Entrevista realizada por : Carla Amaral Silveira , Maria Salete Melo Martins Pinto , Regina Helena Miranda , Valesca Florence Iserhardt
01. Em que consiste a atividade do curador? De que forma a formação acadêmica lhe auxilia nesta atividade?
No dicionário Aurélio a atividade de curador de arte é descrita como “responsável pela organização e manutenção de acervo de arte”, mas na prática a atividade de curadoria tem muitos desdobramentos que vão além da definição mencionada. No Brasil, muito recentemente há cursos relacionados à curadoria.

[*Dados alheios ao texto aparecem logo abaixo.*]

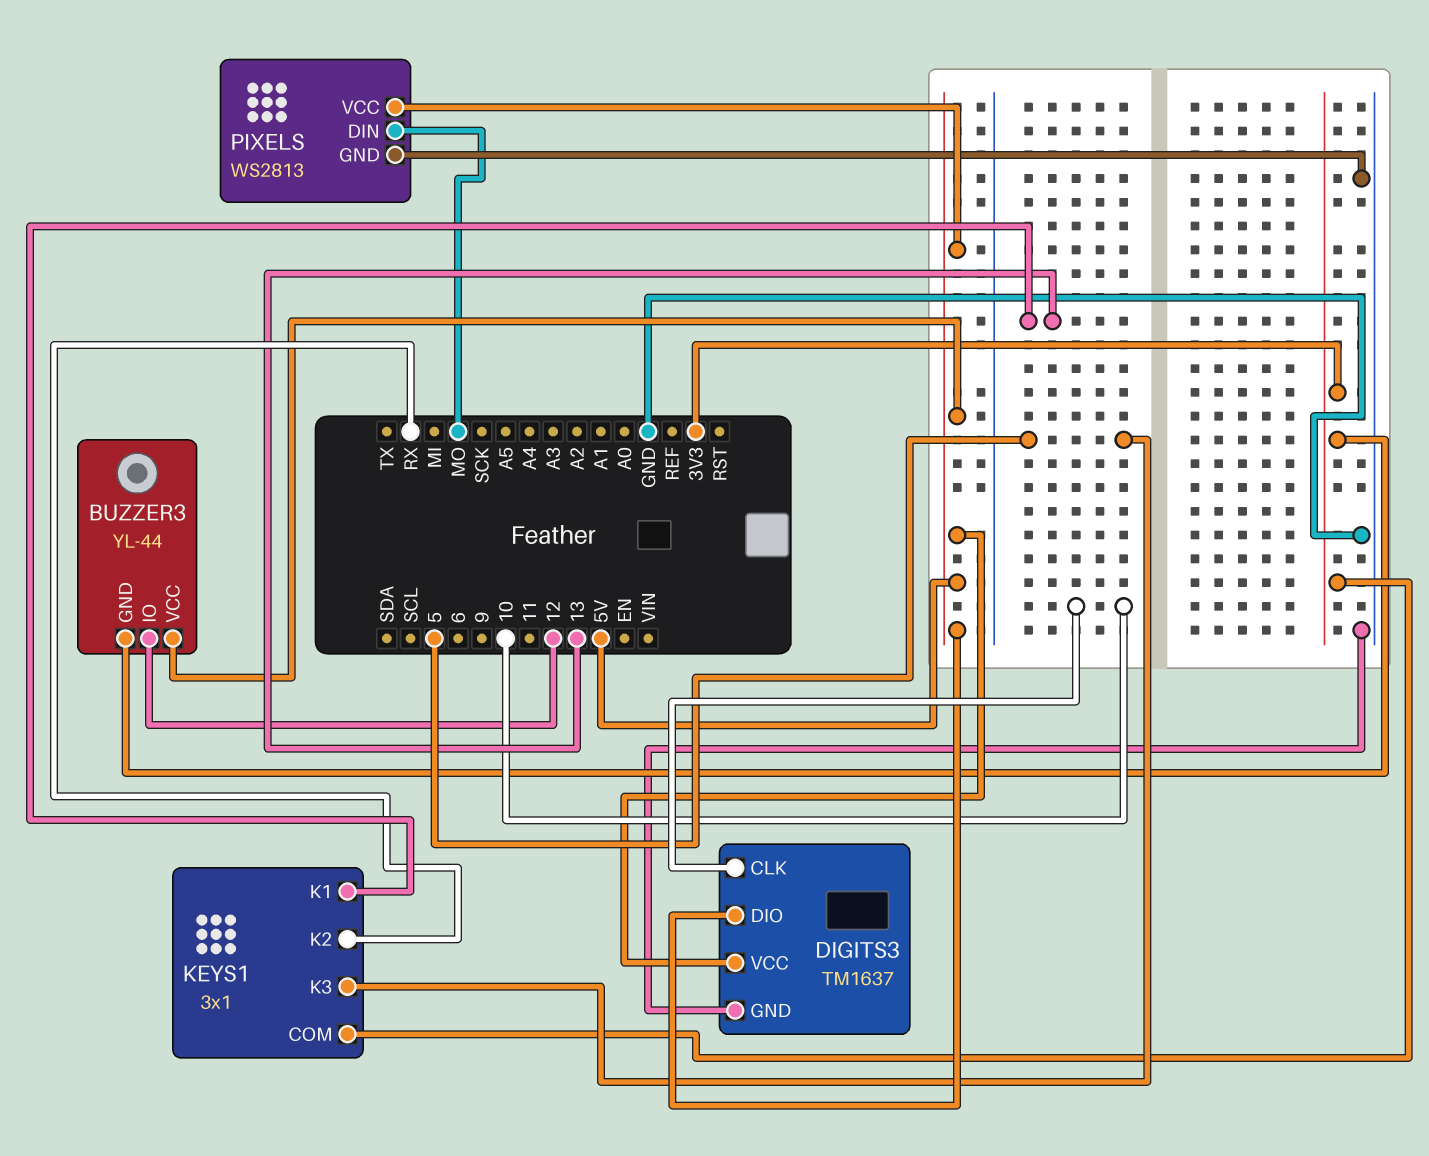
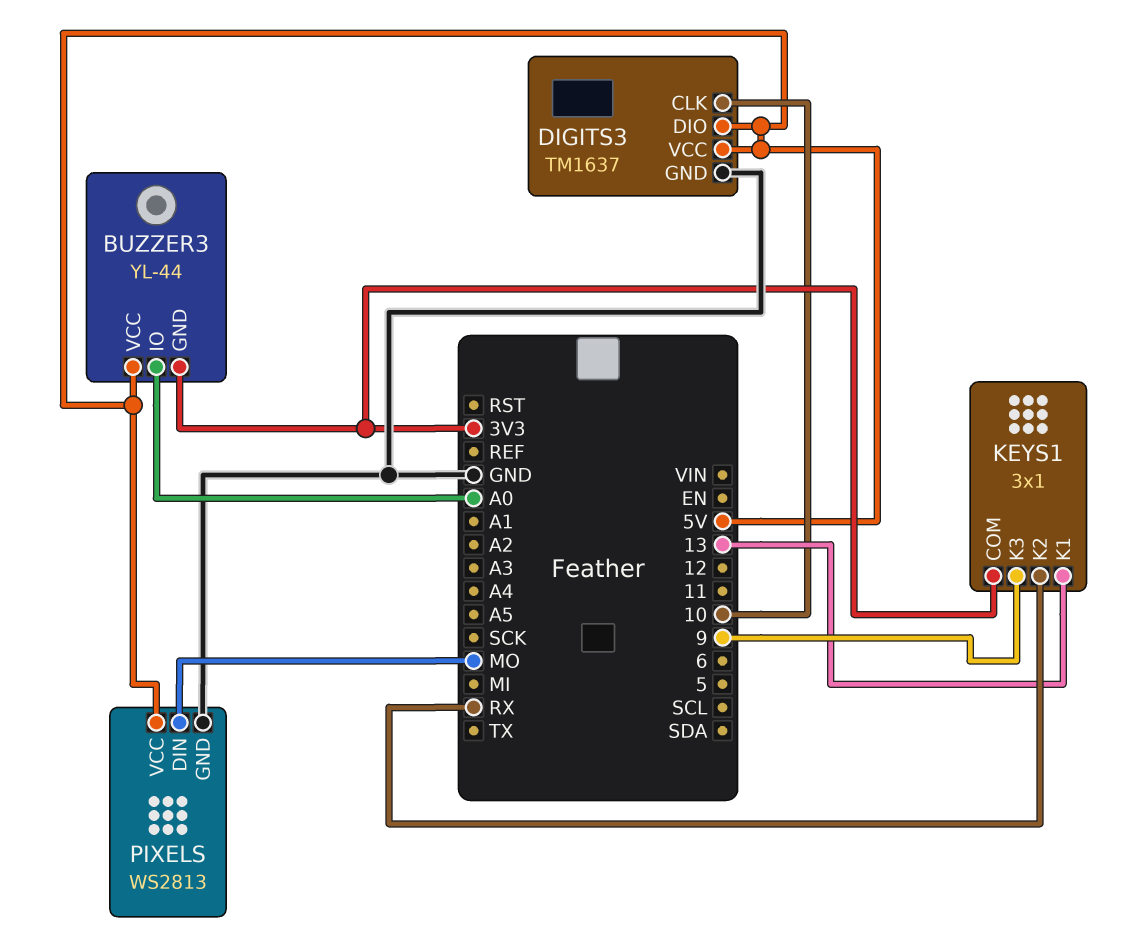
BUZZER3 pin IO: 12 -> A0
KEYS1 pin K3: 5 -> 9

02. Ao conceber uma exposição, normalmente, o que vem primeiro: a escolha do assunto (do tema), a escolha do artista ou a escolha das obras que serão expostas?
Depende do foco principal. Se ele se refere a um tema específico, se ele está relacionado com a linguagem de um artista ou ainda se o foco é determinado pelas obras para uma exposição específica.
03. E quais são as etapas do trabalho do curador ao realizar uma exposição? A escolha das obras, de sua disposição no espaço, a elaboração do material gráfico (textos/discurso), bem como a negociação com a instituição ou o local onde será montada a exposição são feitas pelo curador? E contam com a participação dos artistas ou demais profissionais envolvidos na produção?
As etapas poderão variar: pode-se partir das obras que já estão determinadas, bem como de um local em uma instituição cuja filosofia de trabalho obedece a determinados princípios.
04. Com uma atividade criadora tão rica e tão intensa, quais os motivos que a levaram a exercer a atividade de curador? A curadoria lhe traz tanto prazer quanto o processo de criar?
Trabalho a quase 53 anos nas artes visuais, e eu e a equipe do meu estúdio absorvemos todas as etapas do fazer artístico desde a criação e realização das obras, a produção da mostra, incluindo a museografia, a montagem, a criação de convites, catálogo, cartaz, o mailing e a divulgação até a venda doas obras.
Aprendi tudo na “guerra”, usando conhecimento e intuição para alcançar os objetivos propostos. Me surpreende muito o desdobramento de profissionais que ocorre hoje: curador, montador, iluminador, museólogo, desing gráfico e marchand.
A mim a curadoria também me dá prazer, pois a encaro e o é uma atividade criativa.
05. Quais diferenças podem ser apontadas entre o trabalho do curador independente e o trabalho do curador vinculado a alguma instituição? Qual deles, na sua opinião, é mais interessante?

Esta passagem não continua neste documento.